- EXERCISE DATA
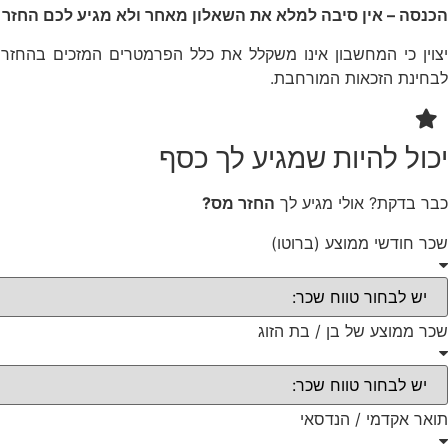
הכנסה – אין סיבה למלא את השאלון מאחר ולא מגיע לכם החזר
יצוין כי המחשבון אינו משקלל את כלל הפרמטרים המזכים בהחז
לבחינת הזכאות המורחבת.
יכול להיות שמגיע לך כסף
כבר בדקת? אולי מגיע לך
החזר מס?
שכר חודשי ממוצע (ברוטו)
שכר ממוצע של בן / בת הזוג
תואר אקדמי / הנדסאי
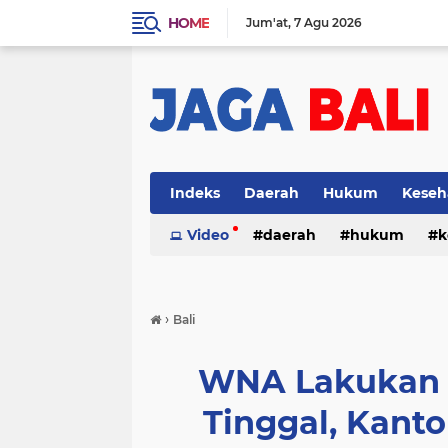
HOME
Jum'at
7 Agu 2026
Indeks
Daerah
Hukum
Keseh
Video
daerah
hukum
k
›
Bali
WNA Lakukan P
Tinggal, Kantor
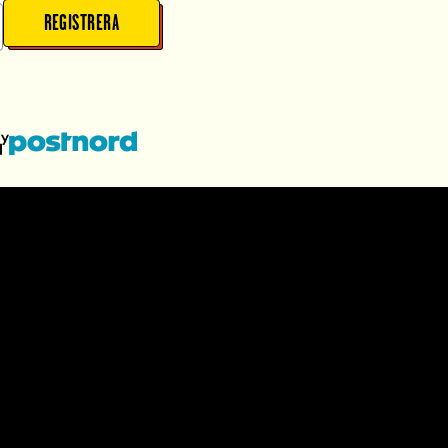
REGISTRERA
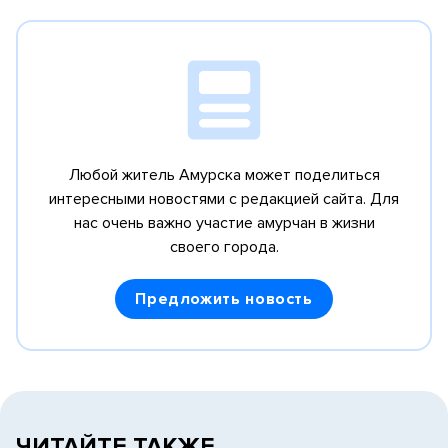
Любой житель Амурска может поделиться
интересными новостями с редакцией сайта.
Для
нас очень важно участие амурчан в жизни
своего города.
Предложить новость
ЧИТАЙТЕ ТАКЖЕ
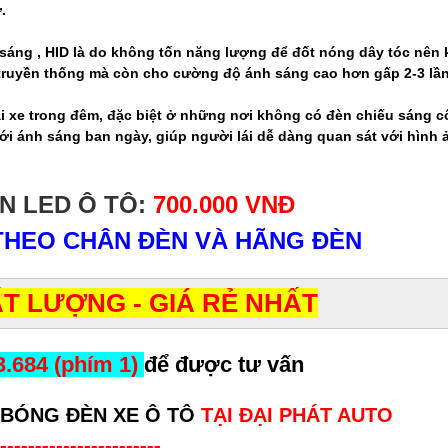
.
 sáng , HID là do không tốn năng lượng để đốt nóng dây tóc nê
n truyền thống mà còn cho cường độ ánh sáng cao hơn gấp 2-3 lần
lái xe trong đêm, đặc biệt ở những nơi không có đèn chiếu sáng 
với ánh sáng ban ngày, giúp người lái dễ dàng quan sát với hình ả
N LED Ô TÔ:
700.000 VNĐ
 THEO CHÂN ĐÈN VÀ HÃNG ĐÈN
T LƯỢNG - GIÁ RẺ NHẤT
3.684 (phím 1)
để được tư vấn
 BÓNG ĐÈN XE Ô TÔ
TẠI ĐẠI PHÁT AUTO
-----------------------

- WHAT IS EXPECTED
Edit the rows above so that "HOME" becomes "BERANDA" and nothing else changes, then give the text again without the pictures.

- EXERCISE RESULT
הכנסה – אין סיבה למלא את השאלון מאחר ולא מגיע לכם החזר
יצוין כי המחשבון אינו משקלל את כלל הפרמטרים המזכים בהחז
לבחינת הזכאות המורחבת.
יכול להיות שמגיע לך כסף
כבר בדקת? אולי מגיע לך
החזר מס?
שכר חודשי ממוצע (ברוטו)
שכר ממוצע של בן / בת הזוג
תואר אקדמי / הנדסאי
BERANDA
Jum'at
7 Agu 2026
Indeks
Daerah
Hukum
Keseh
Video
daerah
hukum
k
›
Bali
WNA Lakukan P
Tinggal, Kantor
REGISTRERA
Любой житель Амурска может поделиться
интересными новостями с редакцией сайта.
Для
нас очень важно участие амурчан в жизни
своего города.
Предложить новость
ЧИТАЙТЕ ТАКЖЕ
.
 sáng , HID là do không tốn năng lượng để đốt nóng dây tóc nê
n truyền thống mà còn cho cường độ ánh sáng cao hơn gấp 2-3 lần
lái xe trong đêm, đặc biệt ở những nơi không có đèn chiếu sáng 
với ánh sáng ban ngày, giúp người lái dễ dàng quan sát với hình ả
N LED Ô TÔ:
700.000 VNĐ
 THEO CHÂN ĐÈN VÀ HÃNG ĐÈN
T LƯỢNG - GIÁ RẺ NHẤT
3.684 (phím 1)
để được tư vấn
 BÓNG ĐÈN XE Ô TÔ
TẠI ĐẠI PHÁT AUTO
-----------------------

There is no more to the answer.